(VORLIEGENDER TEXT)
Rund 15 Millionen Dollar erbeuteten Bankräuber 2006 bei einem der größten Banküberfälle der argentinischen Geschichte. Ariel Winograd macht aus diesem Verbrechen ein höchst vergnügliches Heist-Movie, bei dem ein Rädchen perfekt ins andere greift.


Nicht nur das einleitende Insert "von wahren Ereignissen inspiriert" erinnert an die Historizität des Geschilderten, sondern mehr noch Archivmaterial von Überwachungskameras und TV-Nachrichten, mit denen der 43-jährige Ariel Winograd seinen Film beschließt.


Gefackelt wird hier nicht lange: In einer Plansequenz stellt der Argentinier nicht nur das Atelier des wenig erfolgreichen Malers Fernando Araujo (Diego Peretti) vor, sondern auch dessen kleine Hanfplantage, die er hegt und pflegt. Nur im eingerauchten Zustand fühlt er sich wohl, ein Joint ist folglich sein ständiger Begleiter und ein ins Regenwasser gefallener Joint weist ihm 2006 auch den Weg zum großen Überfall auf eine Filiale der Banco Rio in einem Vorort von Buenos Aires.


Die Berufung, nach der er sucht und über die er bei einer Sitzung beim Psychiater spricht, scheint er damit gefunden zu haben, denn was ist schon nach Bertolt Brecht ein Einbruch in eine Bank gegen deren Gründung. Zeit ist es doch das natürliche Gleichgewicht wieder herzustellen, die Bonzen zu erleichtern und selbst endlich einmal reich zu werden.

(DATEN)
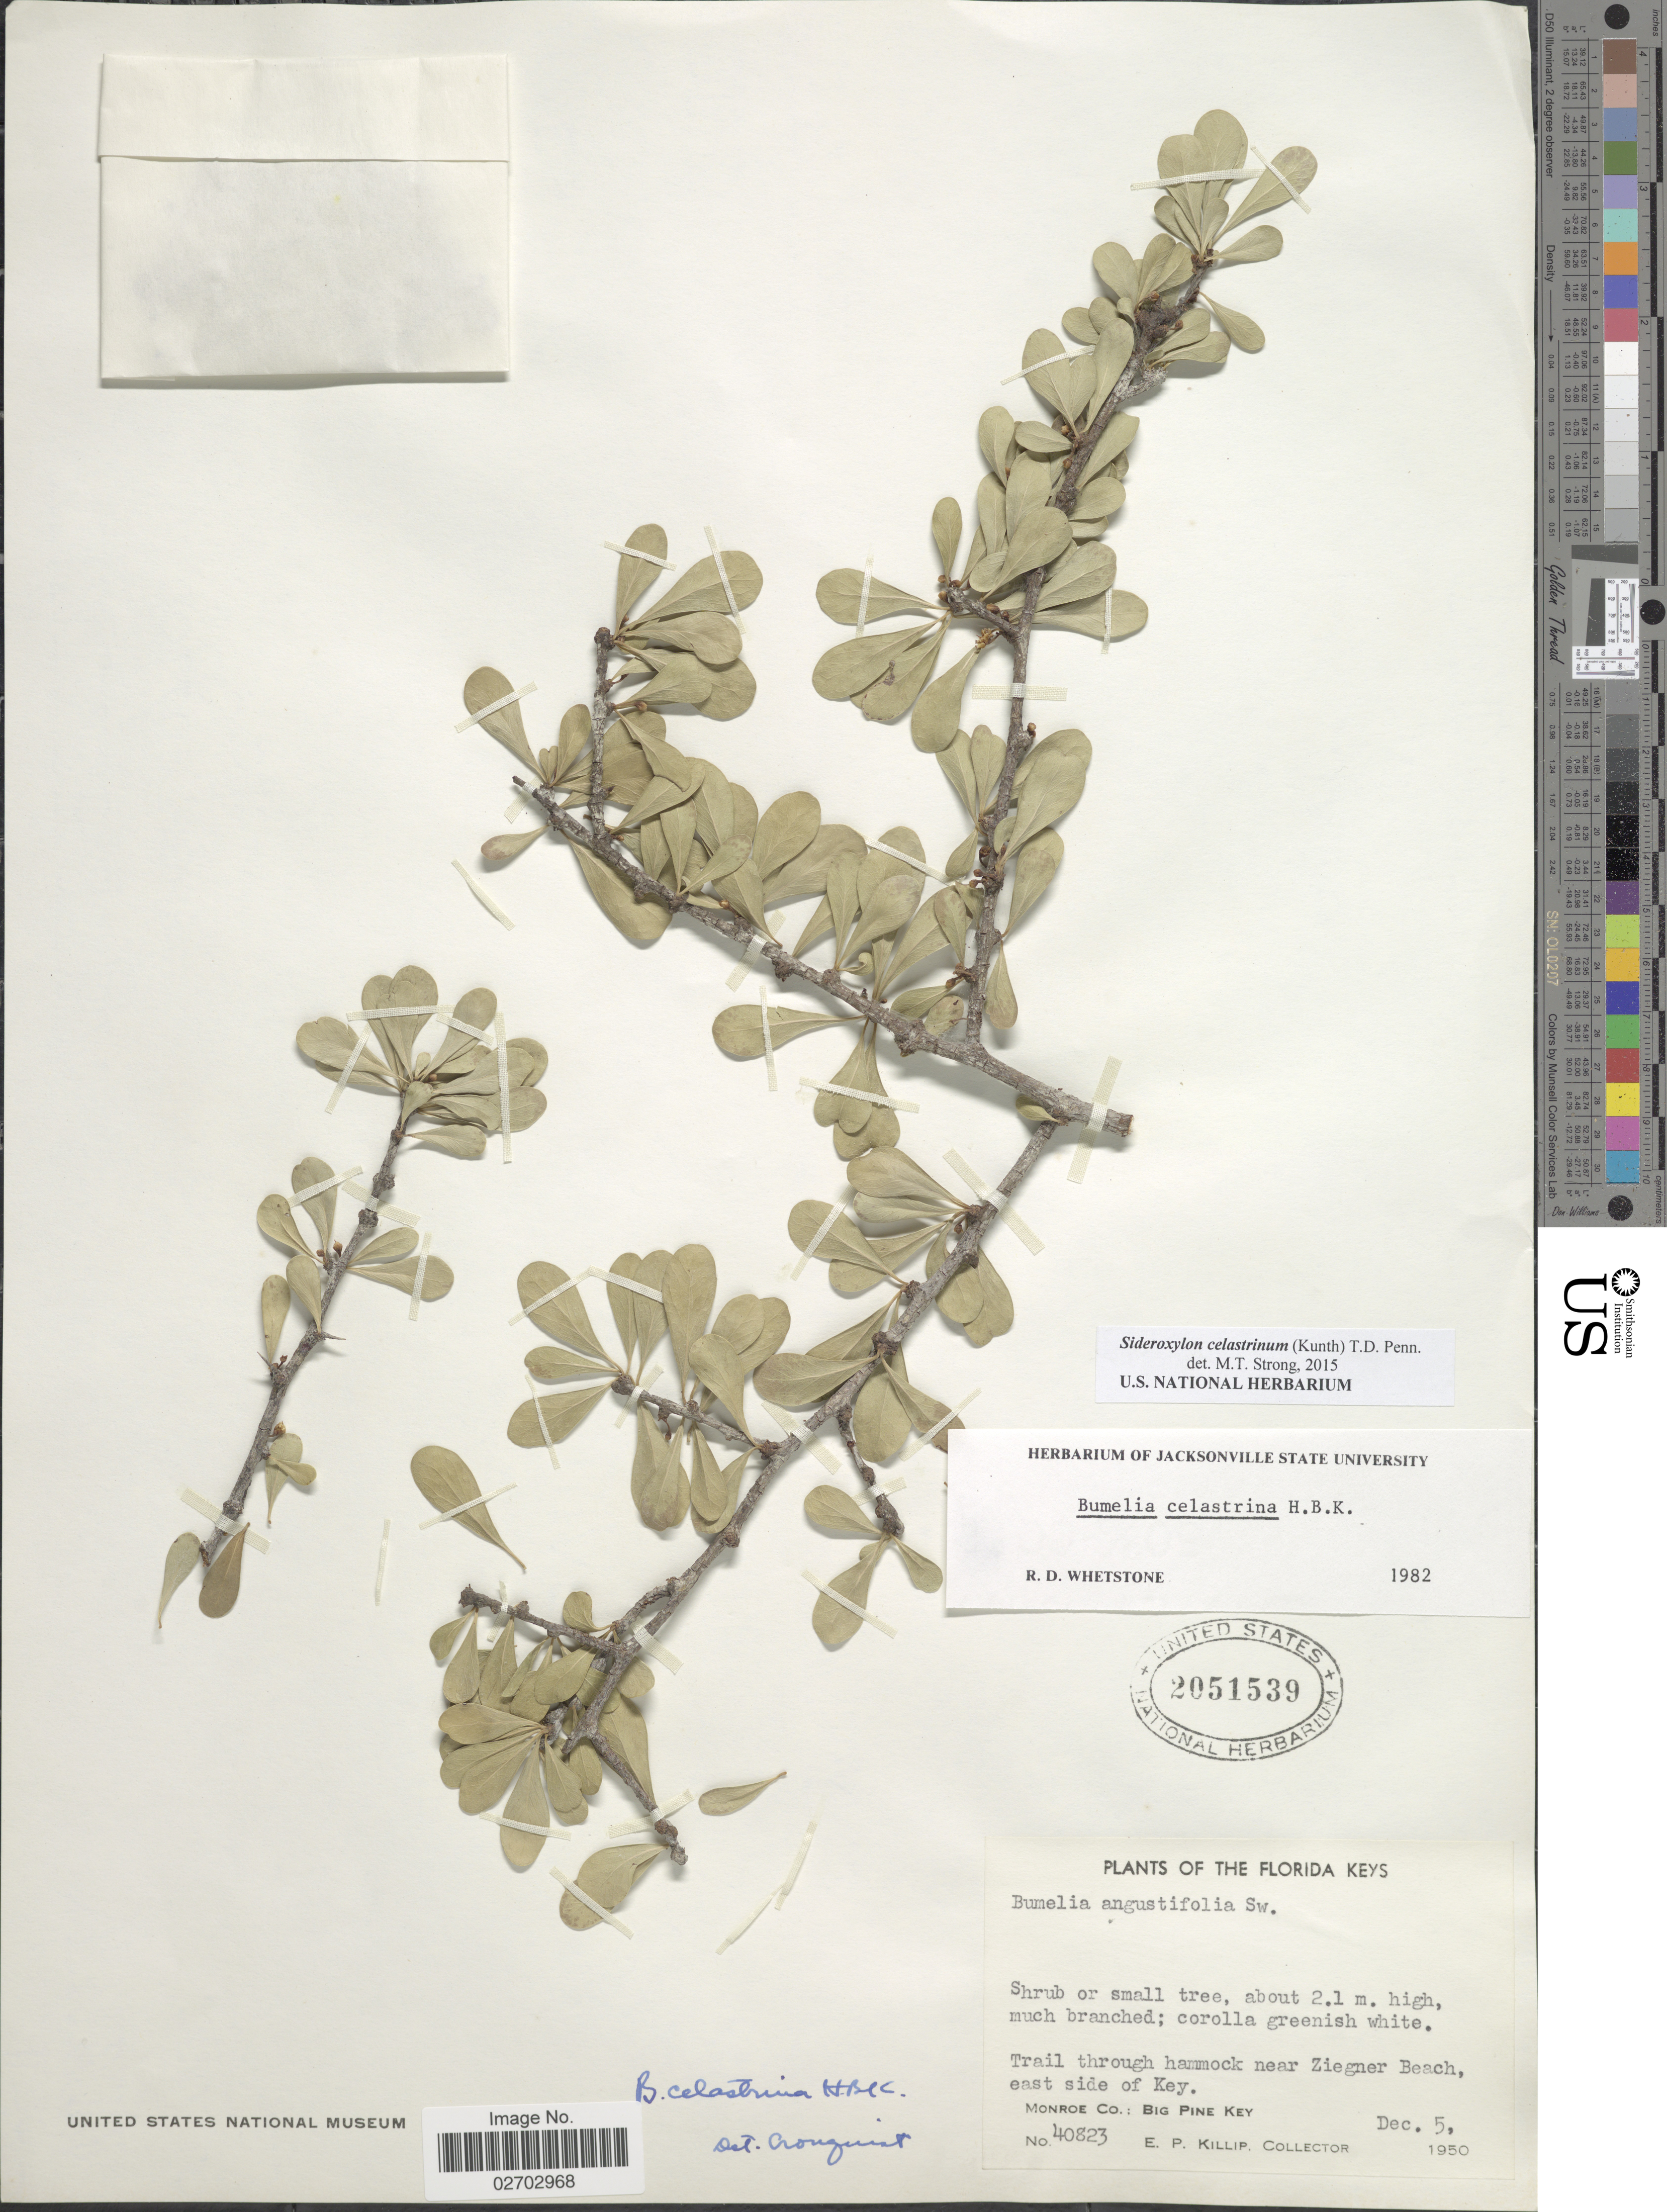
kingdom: Plantae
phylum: Tracheophyta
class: Magnoliopsida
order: Ericales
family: Sapotaceae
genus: Sideroxylon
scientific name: Sideroxylon celastrinum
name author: (Kunth) T.D. Penn.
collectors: E. P. Killip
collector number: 40823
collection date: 1950-12-05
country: United States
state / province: Florida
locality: Florida Keys, trail through hammock near Ziegner Beach, east side of Key, Monroe Co.: Big Pine Key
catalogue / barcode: US 2051539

(ZU ERLEDIGENDE AUFGABEN)
1. Wie viel Geld erbeuteten die Bankräuber 2006 laut dem Text über den argentinischen Bankraubfilm?
2. Schreib den Text über den argentinischen Bankraubfilm nach seinem letzten Satz weiter.

(ANTWORTEN IN REIHENFOLGE)
1. Rund 15 Millionen Dollar.

2.
Sozialkritik bleibt aber bei "El robo del siglo", an dessen Drehbuch mit Fernando Araujo der reale Drahtzieher des Überfalls mitarbeitete, im Gegensatz zum kürzlich gelaufenen "Criminales como nosotros" weitgehend außen vor: Die gesellschaftlichen Verhältnisse der Gangster interessieren Winograd kaum, in erster Linie soll großzügige Kinounterhaltung geboten werden. Das Heist-Movie wird dabei zwar nicht neu erfunden, auf die klassischen Ingredienzien vertraut der Argentinier, treibt aber die Handlung mit Verve, punktgenauer Inszenierung und überraschenden Wendungen dynamisch voran.


Wie üblich in diesem Subgenre muss so der Laie Fernando, den Diego Peretti ("Iniciales S.G.") als zwischen Genialität und Chaos pendelnden Kiffer und Künstler spielt, zunächst mal ein Team zusammenstellen. Wichtigster Helfer wird der soeben aus dem Gefängnis entlassene Profi-Einbrecher Luis Vitette (Guillermo Francello), wenig Profil gewinnen dagegen die anderen vier Helfer, die keine kriminelle Erfahrung haben.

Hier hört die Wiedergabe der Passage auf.